::: MATERIAL SUPPLIED

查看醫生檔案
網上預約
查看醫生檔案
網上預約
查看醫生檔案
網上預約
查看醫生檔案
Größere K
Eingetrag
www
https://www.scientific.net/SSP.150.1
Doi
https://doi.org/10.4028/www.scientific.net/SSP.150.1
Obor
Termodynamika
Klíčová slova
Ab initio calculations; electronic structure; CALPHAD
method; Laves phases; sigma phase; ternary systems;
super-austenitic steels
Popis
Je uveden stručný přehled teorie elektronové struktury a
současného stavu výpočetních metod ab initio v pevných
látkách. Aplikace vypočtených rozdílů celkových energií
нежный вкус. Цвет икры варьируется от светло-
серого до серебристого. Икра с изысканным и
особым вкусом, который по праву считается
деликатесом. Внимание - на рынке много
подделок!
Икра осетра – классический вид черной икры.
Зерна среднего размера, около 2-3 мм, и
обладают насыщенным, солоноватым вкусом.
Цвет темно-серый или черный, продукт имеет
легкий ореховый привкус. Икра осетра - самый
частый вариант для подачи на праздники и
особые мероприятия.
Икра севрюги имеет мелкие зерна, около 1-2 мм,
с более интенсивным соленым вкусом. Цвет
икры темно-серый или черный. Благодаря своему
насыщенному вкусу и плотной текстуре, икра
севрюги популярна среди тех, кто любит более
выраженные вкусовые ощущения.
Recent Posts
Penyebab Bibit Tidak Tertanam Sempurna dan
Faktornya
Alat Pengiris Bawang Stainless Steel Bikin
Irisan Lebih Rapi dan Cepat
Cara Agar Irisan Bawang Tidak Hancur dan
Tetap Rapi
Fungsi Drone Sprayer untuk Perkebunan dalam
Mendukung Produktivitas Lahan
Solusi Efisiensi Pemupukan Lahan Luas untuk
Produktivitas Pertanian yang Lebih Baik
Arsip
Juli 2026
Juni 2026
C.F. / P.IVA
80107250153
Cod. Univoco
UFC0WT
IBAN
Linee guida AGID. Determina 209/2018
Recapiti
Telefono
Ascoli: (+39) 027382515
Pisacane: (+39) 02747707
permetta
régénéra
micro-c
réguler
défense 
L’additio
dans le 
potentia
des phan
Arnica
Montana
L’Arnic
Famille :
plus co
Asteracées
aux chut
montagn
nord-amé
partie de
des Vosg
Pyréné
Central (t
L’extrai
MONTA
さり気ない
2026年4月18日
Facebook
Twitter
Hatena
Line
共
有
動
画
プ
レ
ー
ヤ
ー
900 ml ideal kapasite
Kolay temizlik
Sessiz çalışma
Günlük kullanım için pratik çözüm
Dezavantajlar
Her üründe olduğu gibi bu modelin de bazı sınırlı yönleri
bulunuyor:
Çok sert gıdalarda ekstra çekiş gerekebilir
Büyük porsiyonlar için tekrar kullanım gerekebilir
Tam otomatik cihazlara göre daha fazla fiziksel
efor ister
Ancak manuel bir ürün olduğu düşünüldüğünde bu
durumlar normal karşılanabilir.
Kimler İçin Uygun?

::::::

▶ TO DO
Set down every entry once more, exactly as it was written above.

▶ SOLUTION FOR THIS EXERCISE
查看醫生檔案
網上預約
查看醫生檔案
網上預約
查看醫生檔案
網上預約
查看醫生檔案
Größere K
Eingetrag
www
https://www.scientific.net/SSP.150.1
Doi
https://doi.org/10.4028/www.scientific.net/SSP.150.1
Obor
Termodynamika
Klíčová slova
Ab initio calculations; electronic structure; CALPHAD
method; Laves phases; sigma phase; ternary systems;
super-austenitic steels
Popis
Je uveden stručný přehled teorie elektronové struktury a
současného stavu výpočetních metod ab initio v pevných
látkách. Aplikace vypočtených rozdílů celkových energií
нежный вкус. Цвет икры варьируется от светло-
серого до серебристого. Икра с изысканным и
особым вкусом, который по праву считается
деликатесом. Внимание - на рынке много
подделок!
Икра осетра – классический вид черной икры.
Зерна среднего размера, около 2-3 мм, и
обладают насыщенным, солоноватым вкусом.
Цвет темно-серый или черный, продукт имеет
легкий ореховый привкус. Икра осетра - самый
частый вариант для подачи на праздники и
особые мероприятия.
Икра севрюги имеет мелкие зерна, около 1-2 мм,
с более интенсивным соленым вкусом. Цвет
икры темно-серый или черный. Благодаря своему
насыщенному вкусу и плотной текстуре, икра
севрюги популярна среди тех, кто любит более
выраженные вкусовые ощущения.
Recent Posts
Penyebab Bibit Tidak Tertanam Sempurna dan
Faktornya
Alat Pengiris Bawang Stainless Steel Bikin
Irisan Lebih Rapi dan Cepat
Cara Agar Irisan Bawang Tidak Hancur dan
Tetap Rapi
Fungsi Drone Sprayer untuk Perkebunan dalam
Mendukung Produktivitas Lahan
Solusi Efisiensi Pemupukan Lahan Luas untuk
Produktivitas Pertanian yang Lebih Baik
Arsip
Juli 2026
Juni 2026
C.F. / P.IVA
80107250153
Cod. Univoco
UFC0WT
IBAN
Linee guida AGID. Determina 209/2018
Recapiti
Telefono
Ascoli: (+39) 027382515
Pisacane: (+39) 02747707
permetta
régénéra
micro-c
réguler
défense 
L’additio
dans le 
potentia
des phan
Arnica
Montana
L’Arnic
Famille :
plus co
Asteracées
aux chut
montagn
nord-amé
partie de
des Vosg
Pyréné
Central (t
L’extrai
MONTA
さり気ない
2026年4月18日
Facebook
Twitter
Hatena
Line
共
有
動
画
プ
レ
ー
ヤ
ー
900 ml ideal kapasite
Kolay temizlik
Sessiz çalışma
Günlük kullanım için pratik çözüm
Dezavantajlar
Her üründe olduğu gibi bu modelin de bazı sınırlı yönleri
bulunuyor:
Çok sert gıdalarda ekstra çekiş gerekebilir
Büyük porsiyonlar için tekrar kullanım gerekebilir
Tam otomatik cihazlara göre daha fazla fiziksel
efor ister
Ancak manuel bir ürün olduğu düşünüldüğünde bu
durumlar normal karşılanabilir.
Kimler İçin Uygun?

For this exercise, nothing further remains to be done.